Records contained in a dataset
· · · ·

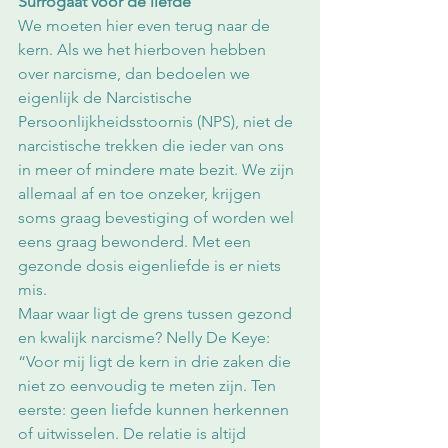
Surrogaat voor de liefde
We moeten hier even terug naar de 
kern. Als we het hierboven hebben 
over narcisme, dan bedoelen we 
eigenlijk de Narcistische 
Persoonlijkheidsstoornis (NPS), niet de 
narcistische trekken die ieder van ons 
in meer of mindere mate bezit. We zijn 
allemaal af en toe onzeker, krijgen 
soms graag bevestiging of worden wel 
eens graag bewonderd. Met een 
gezonde dosis eigenliefde is er niets 
mis. 
Maar waar ligt de grens tussen gezond 
en kwalijk narcisme? Nelly De Keye: 
“Voor mij ligt de kern in drie zaken die 
niet zo eenvoudig te meten zijn. Ten 
eerste: geen liefde kunnen herkennen 
of uitwisselen. De relatie is altijd 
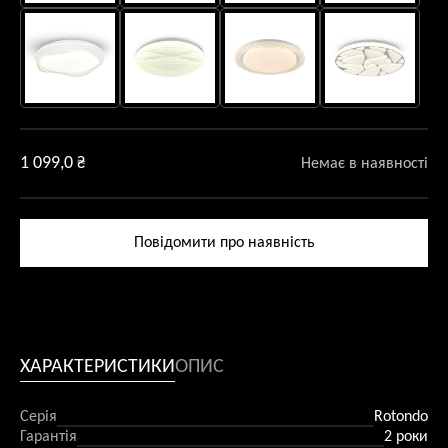
1 099,0
₴
Немає в наявності
Повідомити про наявність
ХАРАКТЕРИСТИКИ
ОПИС
Серія
Rotondo
Гарантія
2 роки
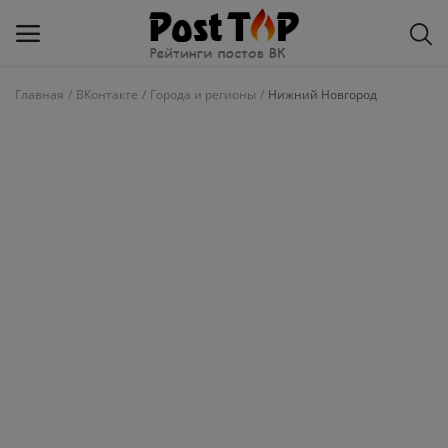
Главная
ВКонтакте
Города и регионы
Нижний Новгород
Добавить
блог
ВКонтакте
Избранное
Контакты
О рейтинге
Статьи, обзоры
Войти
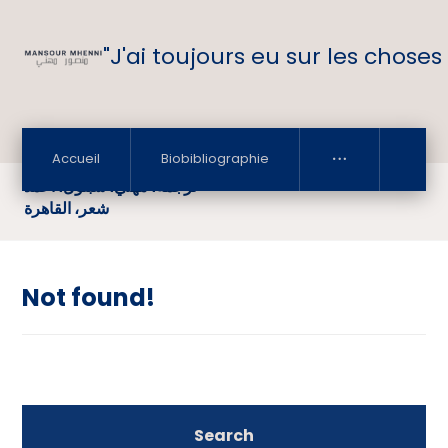
"J'ai toujours eu sur les choses
Accueil
Biobibliographie
ترجمة، مهني، شبلول، أحمد
شعر، القاهرة
Not found!
Search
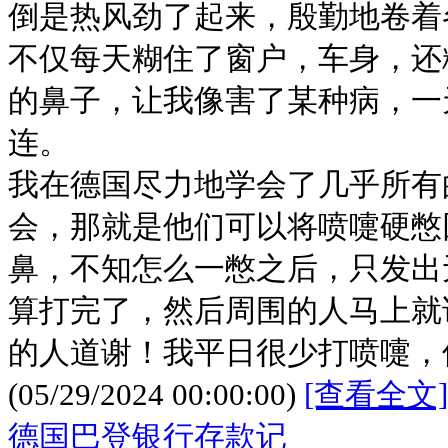
倒是热风劲了起来，殷勤地卷着
不仅每天糊住了窗户，车身，还
的鼻子，让我像害了某种病，一
连。
我在德国尽力地学会了几乎所有
会，那就是他们可以将喷嚏硬憋
鼻，不知怎么一憋之后，只发出
算打完了，然后周围的人马上就
的人道谢！我平日很少打喷嚏，
(05/29/2024 00:00:00)
[查看全文]
德国巴登银行存款记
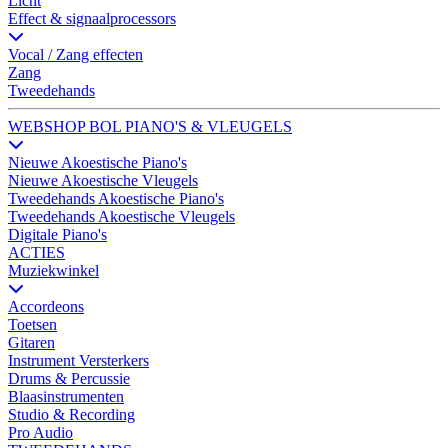
Licht
Effect & signaalprocessors
Vocal / Zang effecten
Zang
Tweedehands
WEBSHOP BOL PIANO'S & VLEUGELS
Nieuwe Akoestische Piano's
Nieuwe Akoestische Vleugels
Tweedehands Akoestische Piano's
Tweedehands Akoestische Vleugels
Digitale Piano's
ACTIES
Muziekwinkel
Accordeons
Toetsen
Gitaren
Instrument Versterkers
Drums & Percussie
Blaasinstrumenten
Studio & Recording
Pro Audio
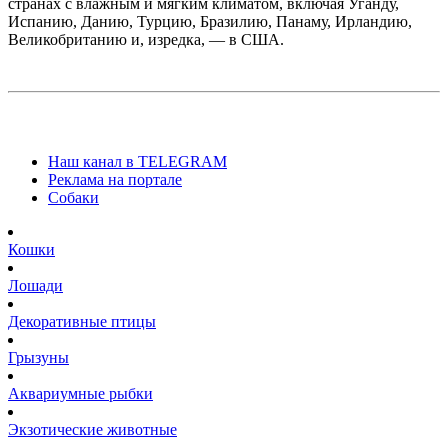
странах с влажным и мягким климатом, включая Уганду,
Испа­нию, Данию, Турцию, Бразилию, Панаму, Ирландию,
Великобританию и, изредка, — в США.
Наш канал в TELEGRAM
Реклама на портале
Собаки
Кошки
Лошади
Декоративные птицы
Грызуны
Аквариумные рыбки
Экзотические животные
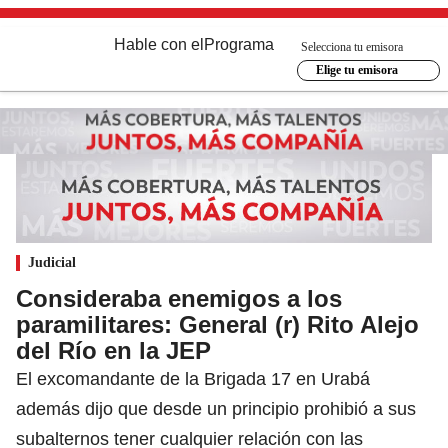
Hable con el
Programa
Selecciona tu emisora
Elige tu emisora
Judicial
Consideraba enemigos a los
paramilitares: General (r) Rito Alejo
del Río en la JEP
El excomandante de la Brigada 17 en Urabá
además dijo que desde un principio prohibió a sus
subalternos tener cualquier relación con las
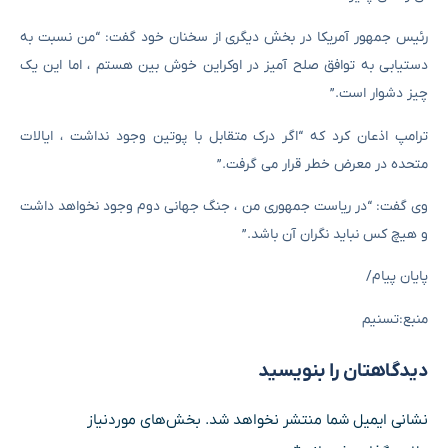
رئیس جمهور آمریکا در بخش دیگری از سخنان خود گفت: “من نسبت به
دستیابی به توافق صلح آمیز در اوکراین خوش بین هستم ، اما این یک
چیز دشوار است.”
ترامپ اذعان کرد که “اگر درک متقابل با پوتین وجود نداشت ، ایالات
متحده در معرض خطر قرار می گرفت.”
وی گفت: “در ریاست جمهوری من ، جنگ جهانی دوم وجود نخواهد داشت
و هیچ کس نباید نگران آن باشد.”
پایان پیام/
منبع:تسنیم
دیدگاهتان را بنویسید
نشانی ایمیل شما منتشر نخواهد شد.
بخش‌های موردنیاز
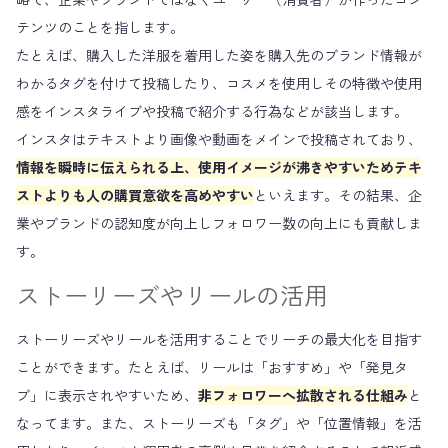
テンツのことを指します。
たとえば、購入した洋服を着用した姿を購入先のブランド情報が
わかるタグを付けて投稿したり、コスメを使用しその特徴や使用
感をインスタライブや投稿で紹介する行為などが該当します。
インスタはテキストより画像や動画をメインで投稿されており、
情報を瞬時に伝えられる上、使用イメージが沸きやすいためテキ
ストよりも人の購買意欲を高めやすい
といえます。その結果、企
業やブランドの認知度が向上しフォロワー数の向上にも貢献しま
す。
ストーリーズやリールの活用
ストーリーズやリールを活用することでリーチの最大化を目指す
ことができます。たとえば、リールは「おすすめ」や「発見タ
ブ」に表示されやすいため、
非フォロワーへ拡散される仕組み
と
なってます。また、ストーリーズも「タグ」や「位置情報」を活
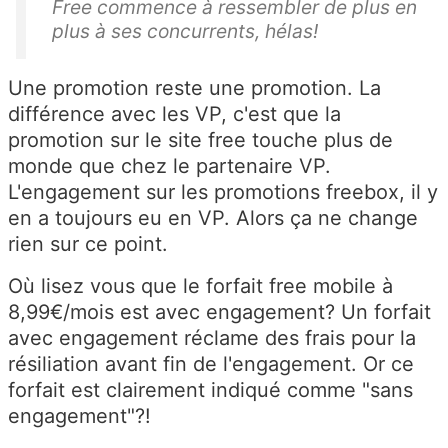
Free commence à ressembler de plus en
plus à ses concurrents, hélas!
Une promotion reste une promotion. La
différence avec les VP, c'est que la
promotion sur le site free touche plus de
monde que chez le partenaire VP.
L'engagement sur les promotions freebox, il y
en a toujours eu en VP. Alors ça ne change
rien sur ce point.
Où lisez vous que le forfait free mobile à
8,99€/mois est avec engagement? Un forfait
avec engagement réclame des frais pour la
résiliation avant fin de l'engagement. Or ce
forfait est clairement indiqué comme "sans
engagement"?!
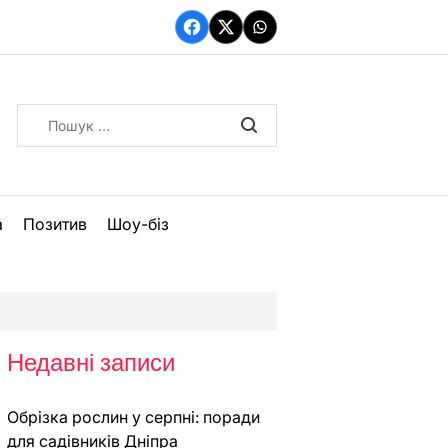
Facebook
Twitter
WhatsApp
Пошук:
а
Позитив
Шоу-біз
Недавні записи
Обрізка рослин у серпні: поради
для садівників Дніпра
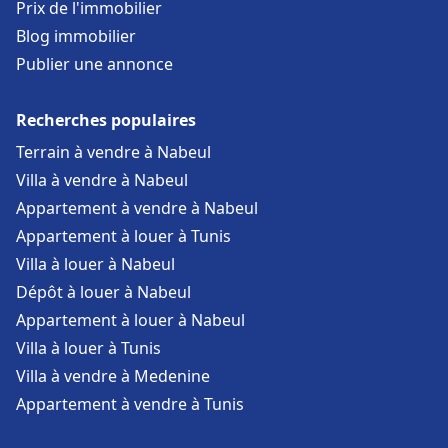
Prix de l'immobilier
Blog immobilier
Publier une annonce
Recherches populaires
Terrain à vendre à Nabeul
Villa à vendre à Nabeul
Appartement à vendre à Nabeul
Appartement à louer à Tunis
Villa à louer à Nabeul
Dépôt à louer à Nabeul
Appartement à louer à Nabeul
Villa à louer à Tunis
Villa à vendre à Medenine
Appartement à vendre à Tunis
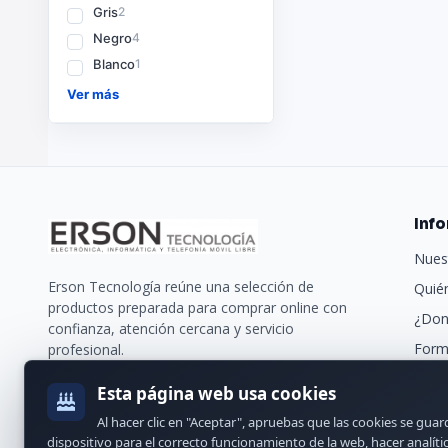
Gris
2
Negro
4
Blanco
1
Ver más
Inf
Nues
Erson Tecnología reúne una selección de
Quié
productos preparada para comprar online con
¿Don
confianza, atención cercana y servicio
Form
profesional.
Trans
Esta página web usa cookies
Nues
Al hacer clic en "Aceptar", apruebas que las cookies se gua
Cont
dispositivo para el correcto funcionamiento de la web, hacer analíti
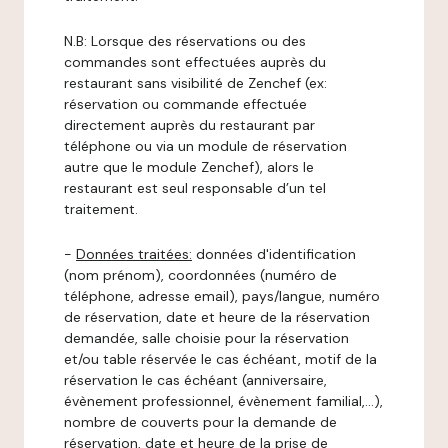
N.B: Lorsque des réservations ou des
commandes sont effectuées auprès du
restaurant sans visibilité de Zenchef (ex:
réservation ou commande effectuée
directement auprès du restaurant par
téléphone ou via un module de réservation
autre que le module Zenchef), alors le
restaurant est seul responsable d’un tel
traitement.
-
Données traitées:
données d'identification
(nom prénom), coordonnées (numéro de
téléphone, adresse email), pays/langue, numéro
de réservation, date et heure de la réservation
demandée, salle choisie pour la réservation
et/ou table réservée le cas échéant, motif de la
réservation le cas échéant (anniversaire,
évènement professionnel, évènement familial,…),
nombre de couverts pour la demande de
réservation, date et heure de la prise de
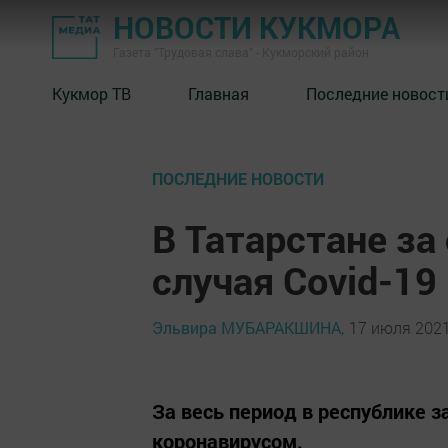
НОВОСТИ КУКМОРА
Газета "Трудовая слава" - Кукморский район
Кукмор ТВ
Главная
Последние новост
ПОСЛЕДНИЕ НОВОСТИ
В Татарстане за
случая Covid-19
Эльвира МУБАРАКШИНА,
17 июля 2021
За весь период в республике з
коронавирусом.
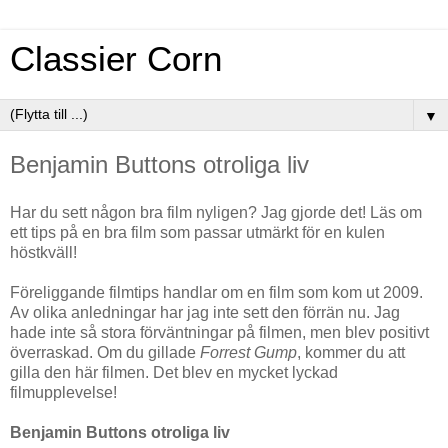
Classier Corn
▼
Benjamin Buttons otroliga liv
Har du sett någon bra film nyligen? Jag gjorde det! Läs om
ett tips på en bra film som passar utmärkt för en kulen
höstkväll!
Föreliggande filmtips handlar om en film som kom ut 2009.
Av olika anledningar har jag inte sett den förrän nu. Jag
hade inte så stora förväntningar på filmen, men blev positivt
överraskad. Om du gillade
Forrest Gump
, kommer du att
gilla den här filmen. Det blev en mycket lyckad
filmupplevelse!
Benjamin Buttons otroliga liv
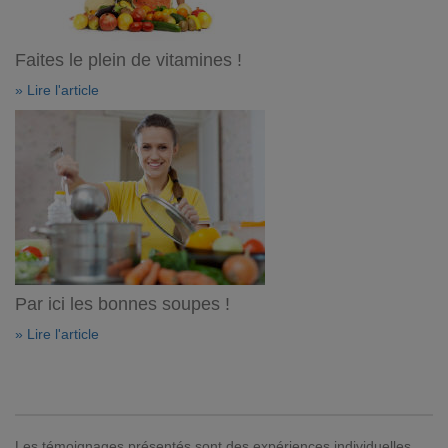
Faites le plein de vitamines !
» Lire l'article
Par ici les bonnes soupes !
» Lire l'article
Les témoignages présentés sont des expériences individuelles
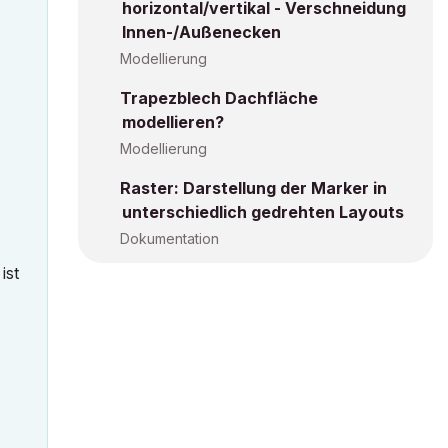
horizontal/vertikal - Verschneidung
Innen-/Außenecken
Modellierung
Trapezblech Dachfläche
modellieren?
Modellierung
Raster: Darstellung der Marker in
unterschiedlich gedrehten Layouts
Dokumentation
ist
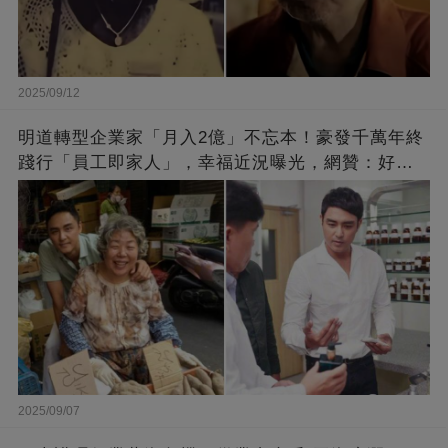
2025/09/12
明道轉型企業家「月入2億」不忘本！豪發千萬年終
踐行「員工即家人」，幸福近況曝光，網贊：好老
闆的福報
2025/09/07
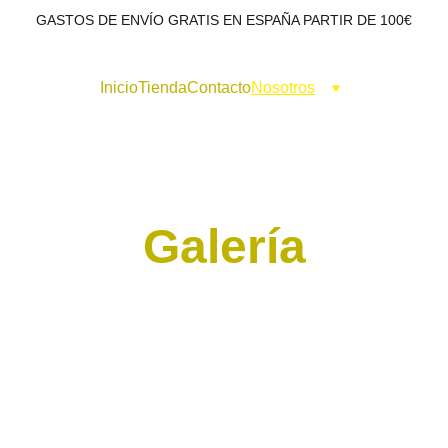
GASTOS DE ENVÍO GRATIS EN ESPAÑA PARTIR DE 100€
Inicio
Tienda
Contacto
Nosotros
Galería
Comprueba por ti mismo la calidad de nuestros 
cuchillos.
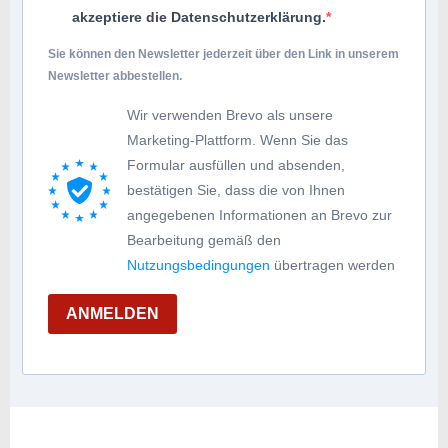
akzeptiere die Datenschutzerklärung.
Sie können den Newsletter jederzeit über den Link in unserem
Newsletter abbestellen.
Wir verwenden Brevo als unsere
Marketing-Plattform. Wenn Sie das
Formular ausfüllen und absenden,
bestätigen Sie, dass die von Ihnen
angegebenen Informationen an Brevo zur
Bearbeitung gemäß den
Nutzungsbedingungen
übertragen werden
ANMELDEN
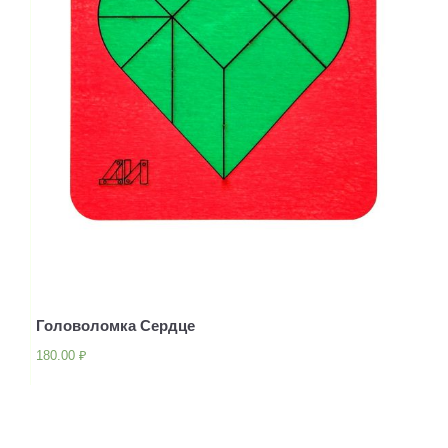
Головоломка Сердце
180.00
₽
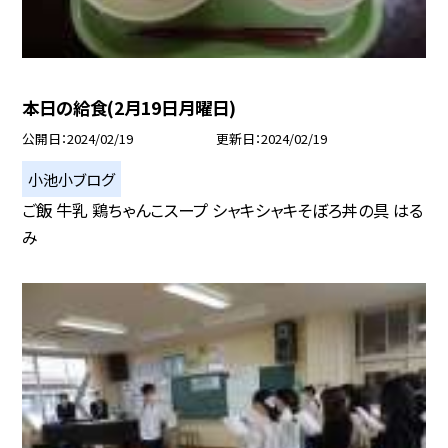
本日の給食(2月19日月曜日)
公開日
2024/02/19
更新日
2024/02/19
小池小ブログ
ご飯 牛乳 鶏ちゃんこスープ シャキシャキそぼろ丼の具 はる
み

· · · ·

INSTRUCTION: Look above for the line with "случая Covid-19" and the line with "Av olika anledningar". Give again exactly those two lines and all lines between them, pictures excluded.

RESULT FOR THIS TASK:
случая Covid-19
Эльвира МУБАРАКШИНА,
17 июля 2021
За весь период в республике з
коронавирусом.
Classier Corn
▼
Benjamin Buttons otroliga liv
Har du sett någon bra film nyligen? Jag gjorde det! Läs om
ett tips på en bra film som passar utmärkt för en kulen
höstkväll!
Föreliggande filmtips handlar om en film som kom ut 2009.
Av olika anledningar har jag inte sett den förrän nu. Jag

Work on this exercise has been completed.